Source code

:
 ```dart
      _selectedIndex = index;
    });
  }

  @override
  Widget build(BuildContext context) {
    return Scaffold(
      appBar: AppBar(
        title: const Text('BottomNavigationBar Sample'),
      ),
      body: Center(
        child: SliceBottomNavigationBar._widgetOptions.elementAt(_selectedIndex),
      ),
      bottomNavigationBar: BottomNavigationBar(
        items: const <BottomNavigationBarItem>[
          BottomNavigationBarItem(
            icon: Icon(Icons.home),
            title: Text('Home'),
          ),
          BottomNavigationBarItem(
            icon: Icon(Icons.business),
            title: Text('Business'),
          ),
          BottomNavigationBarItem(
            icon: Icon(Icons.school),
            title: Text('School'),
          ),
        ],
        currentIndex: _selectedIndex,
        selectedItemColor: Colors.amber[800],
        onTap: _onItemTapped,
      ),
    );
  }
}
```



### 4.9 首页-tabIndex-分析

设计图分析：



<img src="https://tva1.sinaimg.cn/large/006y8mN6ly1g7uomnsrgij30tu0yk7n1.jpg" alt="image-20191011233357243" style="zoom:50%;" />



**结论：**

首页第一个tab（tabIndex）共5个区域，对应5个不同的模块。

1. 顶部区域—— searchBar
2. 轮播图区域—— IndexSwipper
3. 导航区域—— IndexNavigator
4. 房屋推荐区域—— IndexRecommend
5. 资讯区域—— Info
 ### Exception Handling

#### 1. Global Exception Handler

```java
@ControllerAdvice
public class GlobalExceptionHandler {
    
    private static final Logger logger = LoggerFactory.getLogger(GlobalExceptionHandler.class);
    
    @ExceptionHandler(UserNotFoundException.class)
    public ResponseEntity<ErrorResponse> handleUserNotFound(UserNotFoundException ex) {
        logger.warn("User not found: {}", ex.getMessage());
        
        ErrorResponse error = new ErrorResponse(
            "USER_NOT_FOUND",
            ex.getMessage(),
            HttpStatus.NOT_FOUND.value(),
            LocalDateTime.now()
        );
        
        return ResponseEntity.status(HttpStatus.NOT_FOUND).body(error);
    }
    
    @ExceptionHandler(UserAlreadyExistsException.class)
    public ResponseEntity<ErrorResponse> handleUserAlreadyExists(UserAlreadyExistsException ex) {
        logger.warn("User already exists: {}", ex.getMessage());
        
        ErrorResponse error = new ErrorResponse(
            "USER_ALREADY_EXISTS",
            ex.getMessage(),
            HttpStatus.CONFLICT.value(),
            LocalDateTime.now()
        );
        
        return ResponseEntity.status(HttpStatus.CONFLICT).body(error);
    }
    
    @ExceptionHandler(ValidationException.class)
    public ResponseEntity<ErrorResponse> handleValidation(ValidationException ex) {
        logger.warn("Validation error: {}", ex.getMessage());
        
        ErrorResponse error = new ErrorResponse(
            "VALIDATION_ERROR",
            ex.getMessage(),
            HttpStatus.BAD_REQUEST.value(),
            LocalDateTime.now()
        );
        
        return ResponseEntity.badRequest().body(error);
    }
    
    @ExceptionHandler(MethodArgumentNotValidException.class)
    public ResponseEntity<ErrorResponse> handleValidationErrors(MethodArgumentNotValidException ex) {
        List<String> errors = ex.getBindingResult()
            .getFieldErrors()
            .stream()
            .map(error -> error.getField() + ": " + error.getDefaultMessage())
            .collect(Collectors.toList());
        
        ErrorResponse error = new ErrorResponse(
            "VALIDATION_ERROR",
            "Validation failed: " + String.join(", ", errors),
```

◆ **Exercise**:
Please restate the material above exactly, line by line.

◆ **Reply to the task**:
Source code

:
 ```dart
      _selectedIndex = index;
    });
  }

  @override
  Widget build(BuildContext context) {
    return Scaffold(
      appBar: AppBar(
        title: const Text('BottomNavigationBar Sample'),
      ),
      body: Center(
        child: SliceBottomNavigationBar._widgetOptions.elementAt(_selectedIndex),
      ),
      bottomNavigationBar: BottomNavigationBar(
        items: const <BottomNavigationBarItem>[
          BottomNavigationBarItem(
            icon: Icon(Icons.home),
            title: Text('Home'),
          ),
          BottomNavigationBarItem(
            icon: Icon(Icons.business),
            title: Text('Business'),
          ),
          BottomNavigationBarItem(
            icon: Icon(Icons.school),
            title: Text('School'),
          ),
        ],
        currentIndex: _selectedIndex,
        selectedItemColor: Colors.amber[800],
        onTap: _onItemTapped,
      ),
    );
  }
}
```



### 4.9 首页-tabIndex-分析

设计图分析：



<img src="https://tva1.sinaimg.cn/large/006y8mN6ly1g7uomnsrgij30tu0yk7n1.jpg" alt="image-20191011233357243" style="zoom:50%;" />



**结论：**

首页第一个tab（tabIndex）共5个区域，对应5个不同的模块。

1. 顶部区域—— searchBar
2. 轮播图区域—— IndexSwipper
3. 导航区域—— IndexNavigator
4. 房屋推荐区域—— IndexRecommend
5. 资讯区域—— Info
 ### Exception Handling

#### 1. Global Exception Handler

```java
@ControllerAdvice
public class GlobalExceptionHandler {
    
    private static final Logger logger = LoggerFactory.getLogger(GlobalExceptionHandler.class);
    
    @ExceptionHandler(UserNotFoundException.class)
    public ResponseEntity<ErrorResponse> handleUserNotFound(UserNotFoundException ex) {
        logger.warn("User not found: {}", ex.getMessage());
        
        ErrorResponse error = new ErrorResponse(
            "USER_NOT_FOUND",
            ex.getMessage(),
            HttpStatus.NOT_FOUND.value(),
            LocalDateTime.now()
        );
        
        return ResponseEntity.status(HttpStatus.NOT_FOUND).body(error);
    }
    
    @ExceptionHandler(UserAlreadyExistsException.class)
    public ResponseEntity<ErrorResponse> handleUserAlreadyExists(UserAlreadyExistsException ex) {
        logger.warn("User already exists: {}", ex.getMessage());
        
        ErrorResponse error = new ErrorResponse(
            "USER_ALREADY_EXISTS",
            ex.getMessage(),
            HttpStatus.CONFLICT.value(),
            LocalDateTime.now()
        );
        
        return ResponseEntity.status(HttpStatus.CONFLICT).body(error);
    }
    
    @ExceptionHandler(ValidationException.class)
    public ResponseEntity<ErrorResponse> handleValidation(ValidationException ex) {
        logger.warn("Validation error: {}", ex.getMessage());
        
        ErrorResponse error = new ErrorResponse(
            "VALIDATION_ERROR",
            ex.getMessage(),
            HttpStatus.BAD_REQUEST.value(),
            LocalDateTime.now()
        );
        
        return ResponseEntity.badRequest().body(error);
    }
    
    @ExceptionHandler(MethodArgumentNotValidException.class)
    public ResponseEntity<ErrorResponse> handleValidationErrors(MethodArgumentNotValidException ex) {
        List<String> errors = ex.getBindingResult()
            .getFieldErrors()
            .stream()
            .map(error -> error.getField() + ": " + error.getDefaultMessage())
            .collect(Collectors.toList());
        
        ErrorResponse error = new ErrorResponse(
            "VALIDATION_ERROR",
            "Validation failed: " + String.join(", ", errors),
```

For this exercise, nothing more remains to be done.